Erano quelle le parole che aspettavo, quelle che, più o meno inconsciamente, avevo sempre sperato fosse lui a pronunciare finalmente. Mi colpirono il cuore e la faccia nella stessa frazione di secondo, con una potenza che si estese allo stomaco e mi fece vacillare le gambe. Rimasi in silenzio, come sempre quando l’emozione è così forte da confondere i pensieri e immobilizzare la lingua. Lui non invase quel silenzio, rimase in attesa finché non fui pronta. Sentì il respiro ammutolito ricominciare a funzionare, ma non poté accorgersi che il nodo alla gola, scioltosi, mi aveva allagato gli occhi.

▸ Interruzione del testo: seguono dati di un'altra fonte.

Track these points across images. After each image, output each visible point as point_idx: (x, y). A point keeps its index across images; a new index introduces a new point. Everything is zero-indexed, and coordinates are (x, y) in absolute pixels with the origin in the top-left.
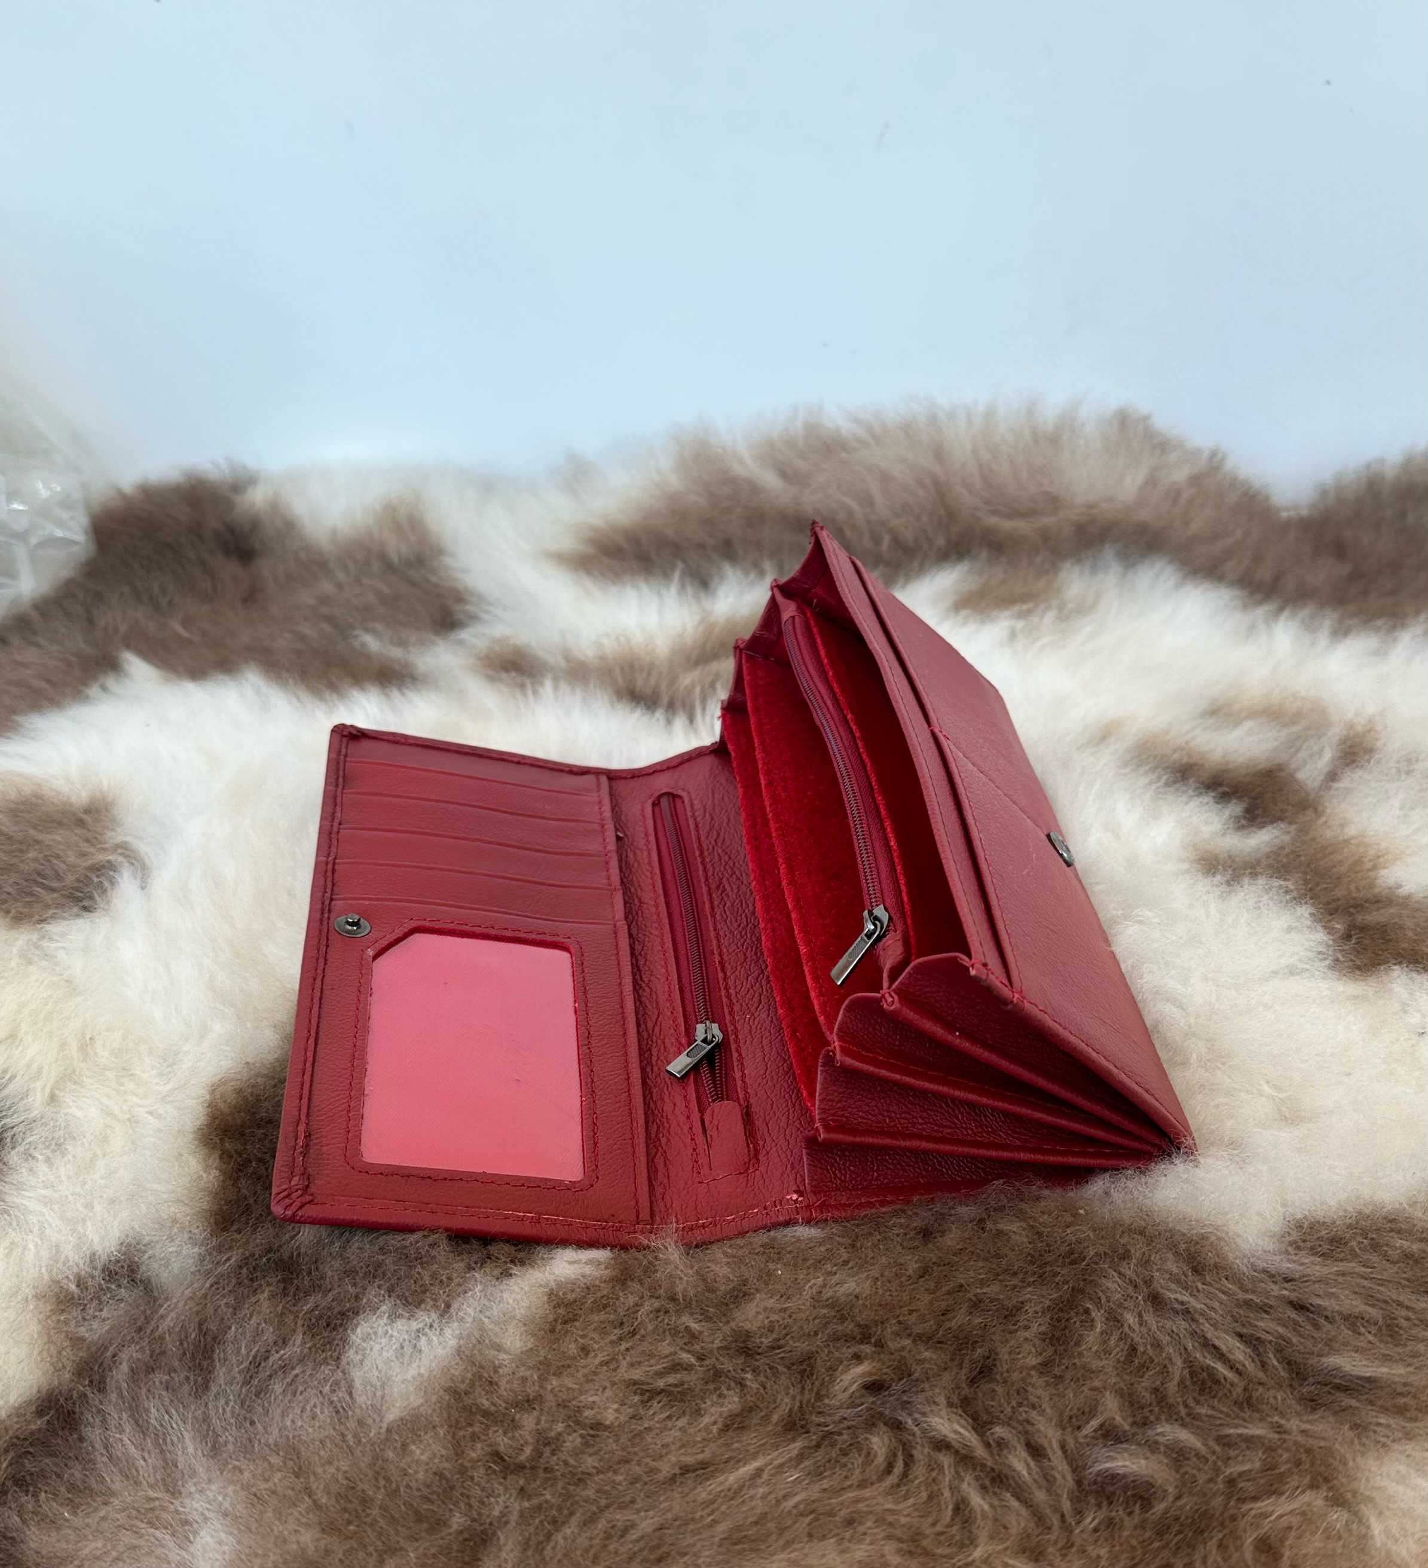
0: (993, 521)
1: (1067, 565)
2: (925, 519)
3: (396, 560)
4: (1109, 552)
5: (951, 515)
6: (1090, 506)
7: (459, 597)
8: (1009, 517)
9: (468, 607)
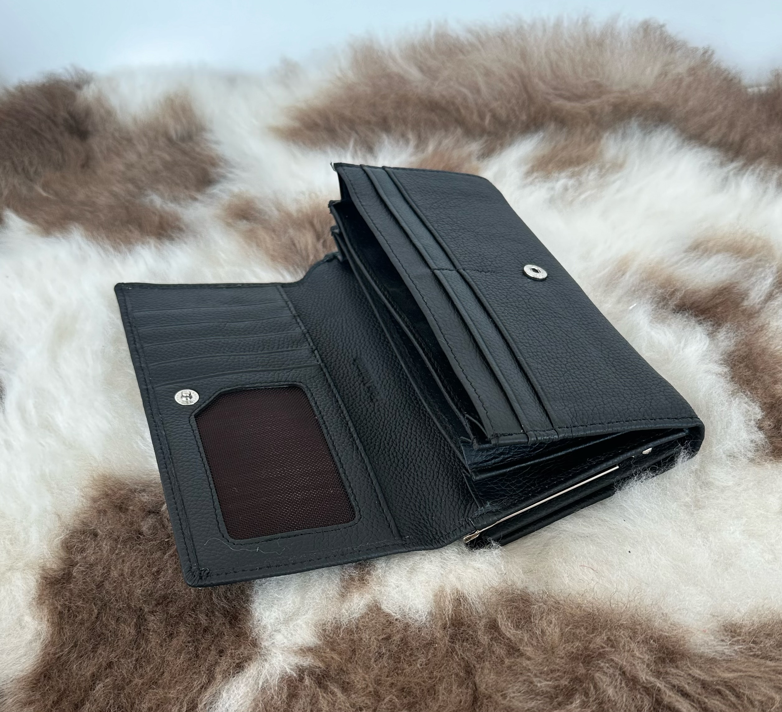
0: (558, 103)
1: (606, 135)
2: (514, 101)
3: (174, 137)
5: (531, 99)
6: (623, 92)
7: (214, 162)
8: (569, 99)
9: (219, 170)
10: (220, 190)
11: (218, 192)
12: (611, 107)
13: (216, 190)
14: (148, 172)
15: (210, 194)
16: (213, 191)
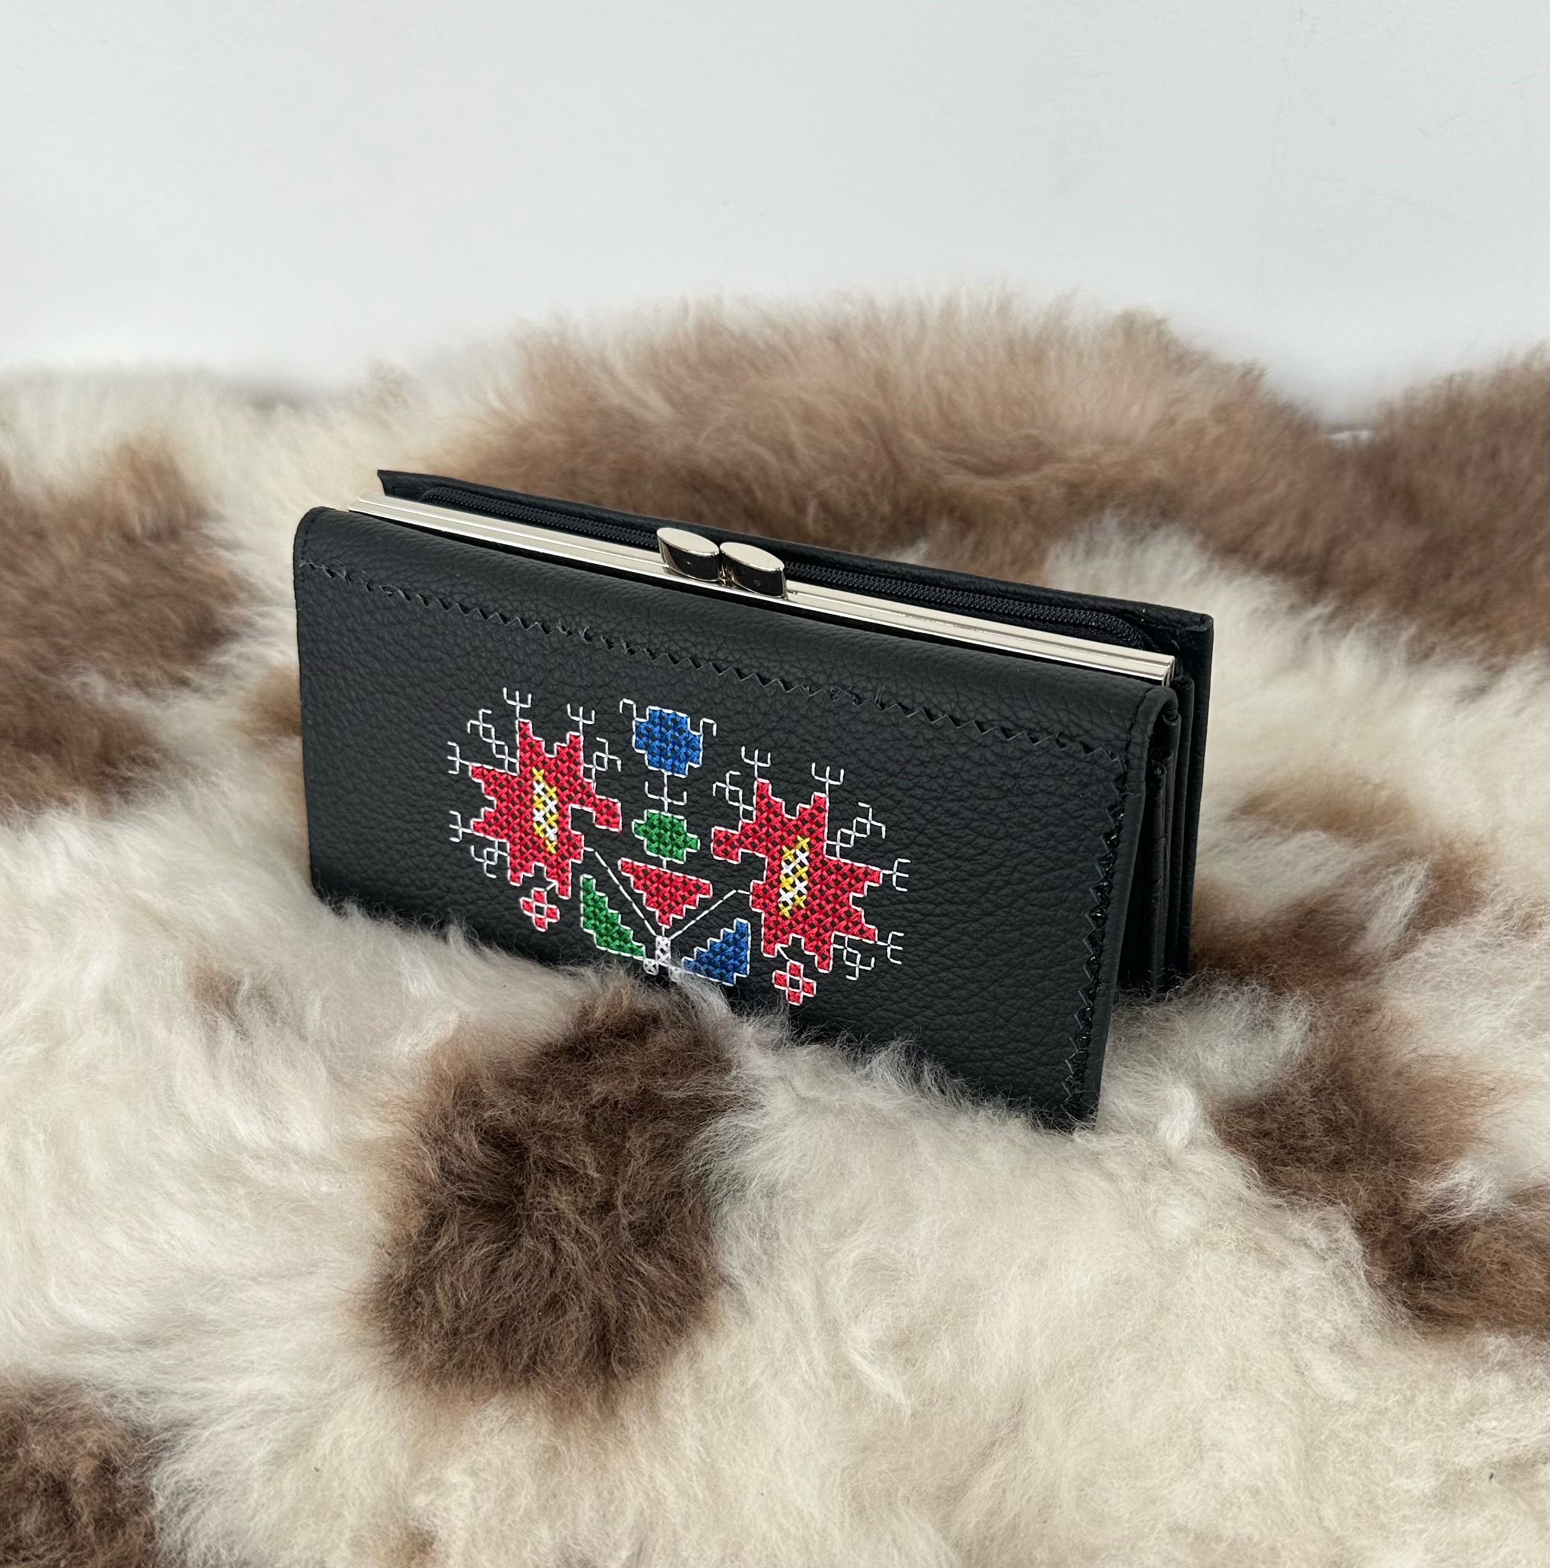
1: (1055, 548)
2: (863, 476)
3: (138, 531)
6: (1086, 461)
7: (225, 591)
10: (240, 656)
11: (234, 661)
12: (1063, 490)
13: (229, 655)
14: (78, 612)
15: (218, 665)
16: (225, 659)
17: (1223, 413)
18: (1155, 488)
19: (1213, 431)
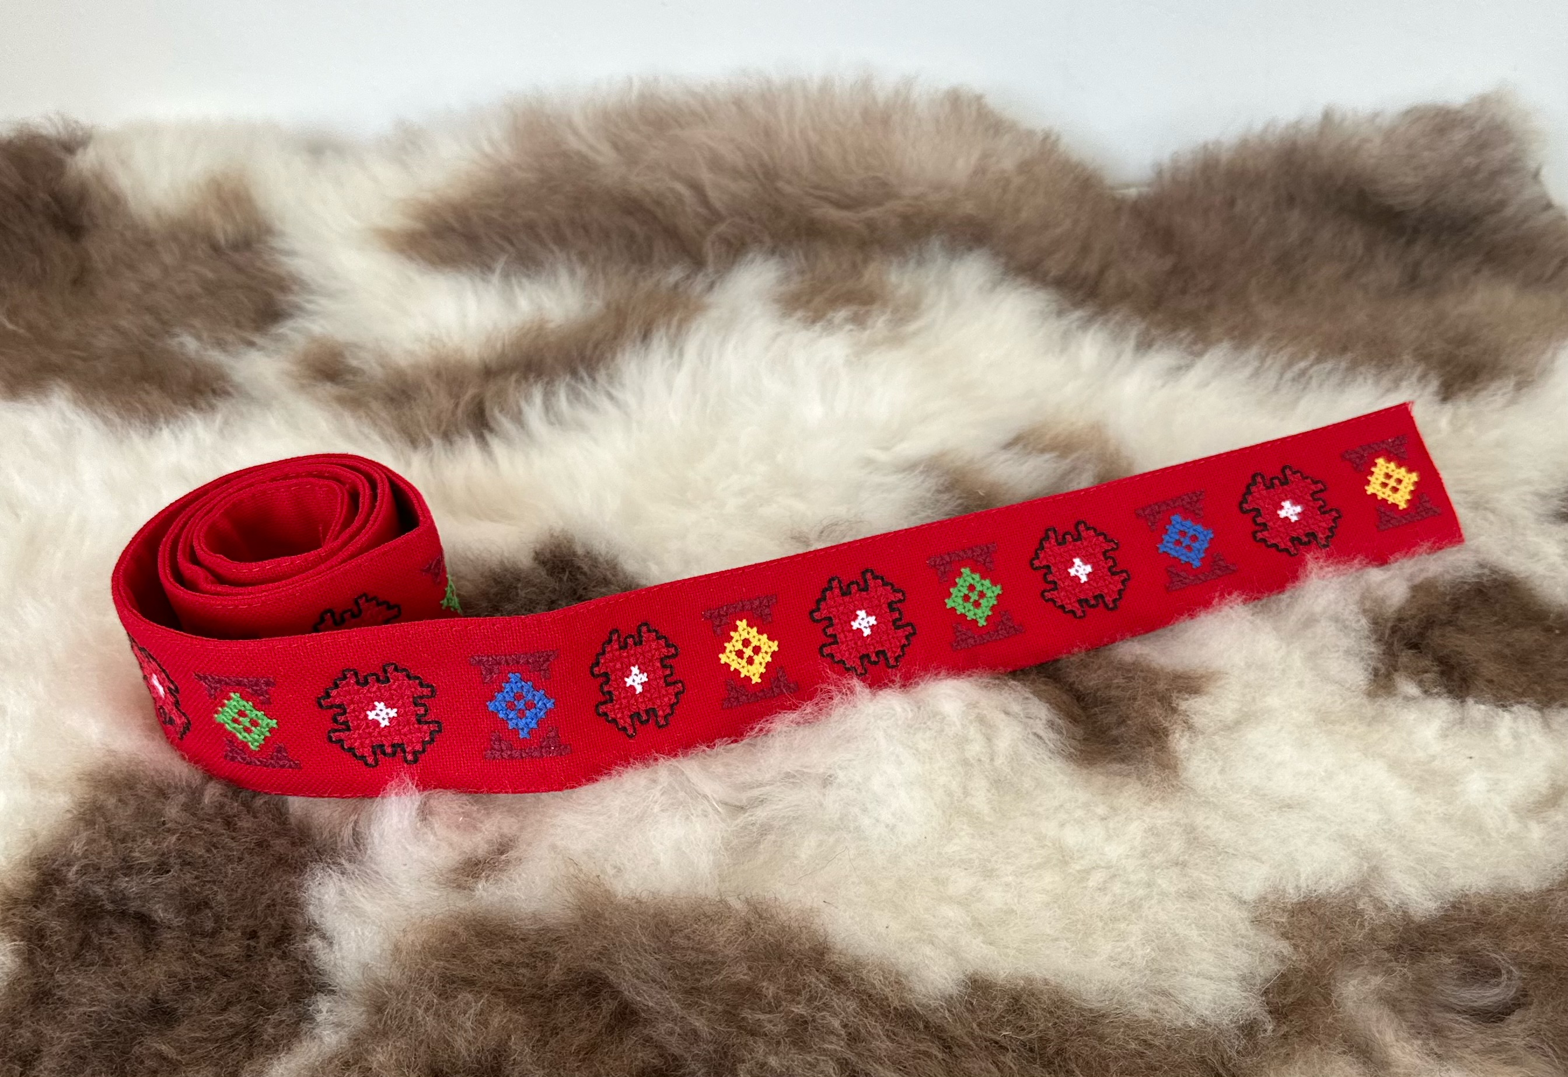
0: (822, 210)
4: (935, 244)
6: (917, 198)
8: (838, 205)
9: (292, 297)
10: (293, 329)
11: (288, 332)
12: (900, 220)
13: (284, 328)
14: (178, 297)
15: (276, 335)
16: (281, 331)
17: (1025, 167)
18: (969, 221)
19: (1017, 181)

Sì – gli dissi – io me l’aspettavo”.
C’era in quella risposta il non detto di tante settimane vissute celando il sentimento spontaneo di chi, amando la carne, ama necessariamente anche l’anima e l’uomo.
“Le persone vanno e vengono nella vita di qualcuno, lasciando in quell’esistenza un segno più o meno profondo – continuò lui dopo che ebbe saputo – So che tu resterai, nonostante tutto, tu resterai”. Fu, quello, l’abbraccio più intenso e definitivo che ci avesse uniti fino ad allora, benché in quel momento non potessimo nemmeno sfiorarci. Avrei voluto fermare, trattenere e stringere quell’istante per non lasciarlo andare; nel cuore avevo un frastuono di battiti felici, sul volto i segni prematuri di una nostalgia presentita e bruciante”. Una nostalgia che oggi Marina porta stampata in viso al minimo accenno di un ricordo “perché – finisce – è di nuovo estate e io ho la carne a brandelli“.
Le ho promesso che avrei raccontato.